MATERIALS PROVIDED:
◆ ◆ ◆ ◆

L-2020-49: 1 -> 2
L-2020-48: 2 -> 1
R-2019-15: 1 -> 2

◆ ◆ ◆ ◆

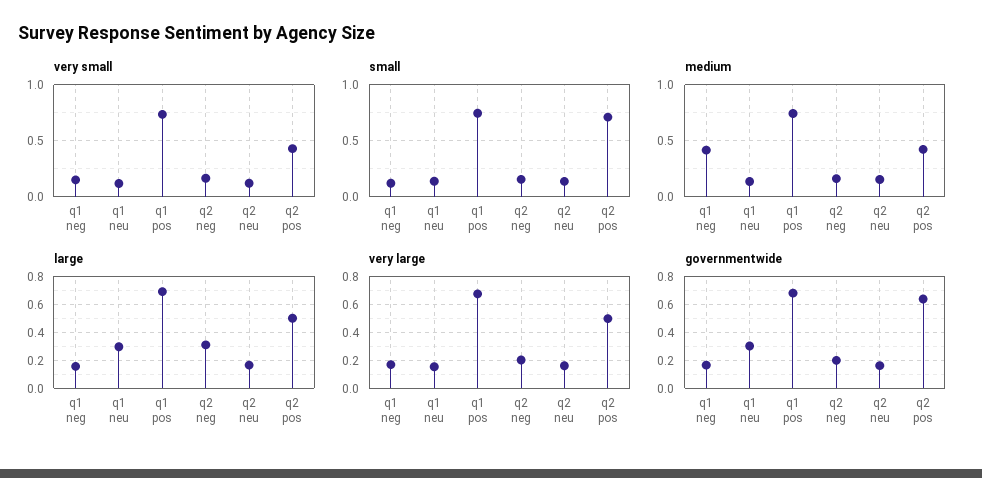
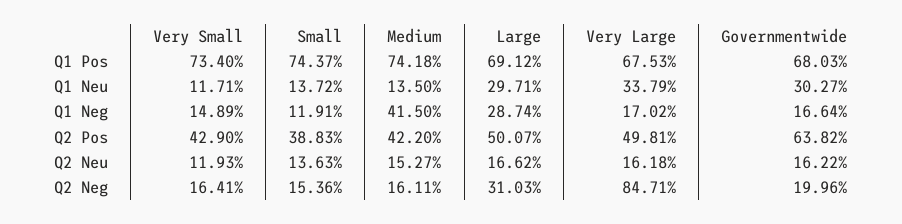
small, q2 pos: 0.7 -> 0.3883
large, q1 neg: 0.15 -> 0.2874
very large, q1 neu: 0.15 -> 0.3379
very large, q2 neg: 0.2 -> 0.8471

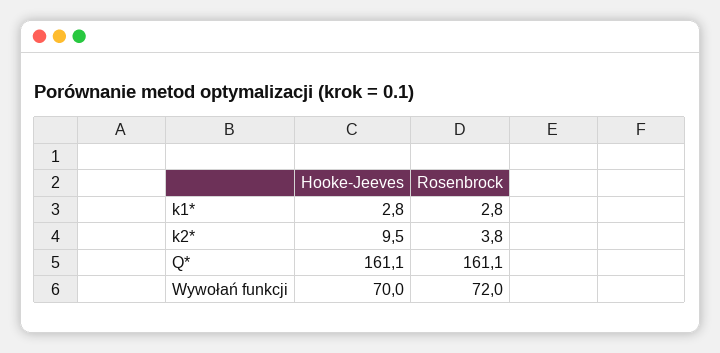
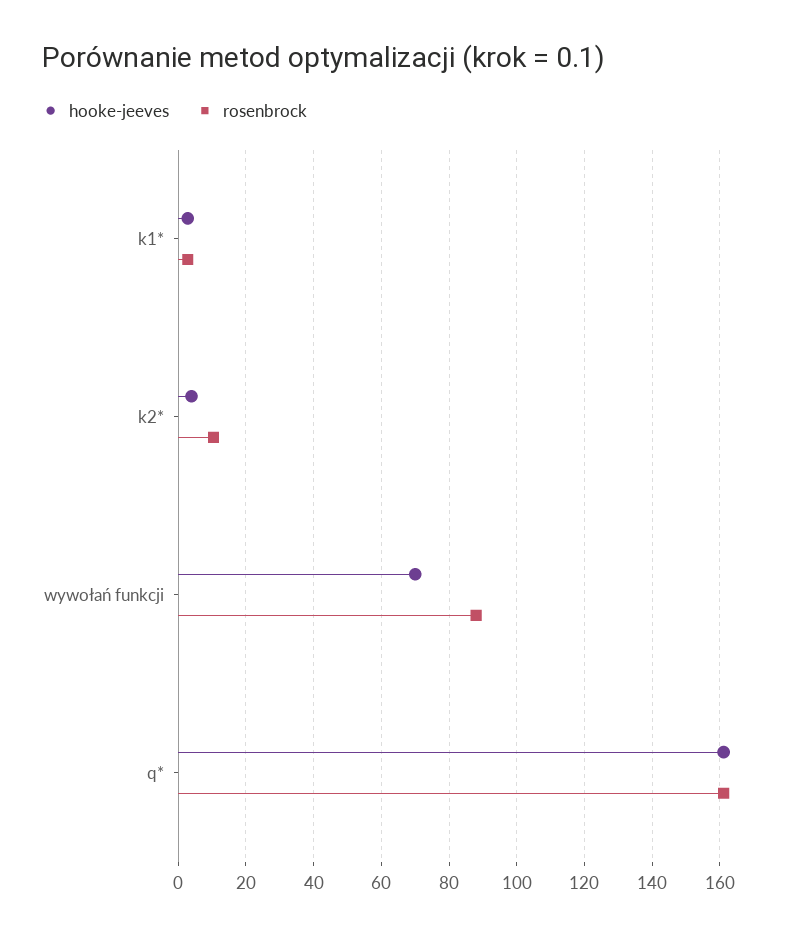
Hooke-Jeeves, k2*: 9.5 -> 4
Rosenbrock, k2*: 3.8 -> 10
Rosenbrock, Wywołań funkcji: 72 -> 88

◆ ◆ ◆ ◆

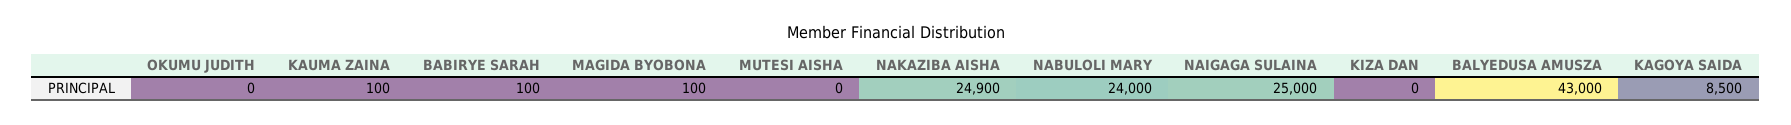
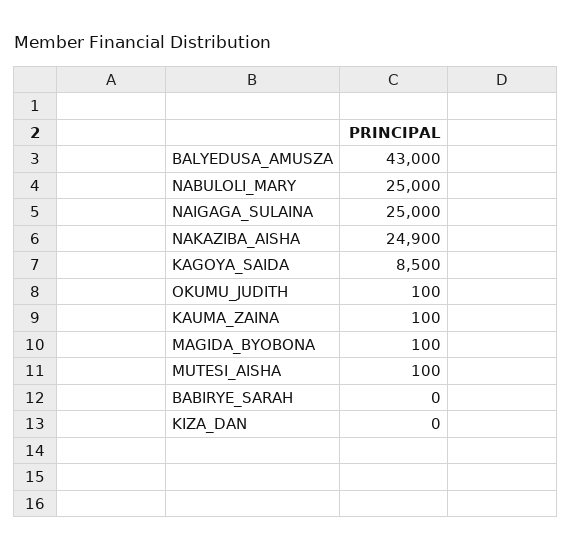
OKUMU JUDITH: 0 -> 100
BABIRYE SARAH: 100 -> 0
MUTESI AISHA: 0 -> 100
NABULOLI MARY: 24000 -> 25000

◆ ◆ ◆ ◆

TASK DETAILS:
Report every line above that has the string "large" in it.

EXERCISE ANSWER:
large, q1 neg: 0.15 -> 0.2874
very large, q1 neu: 0.15 -> 0.3379
very large, q2 neg: 0.2 -> 0.8471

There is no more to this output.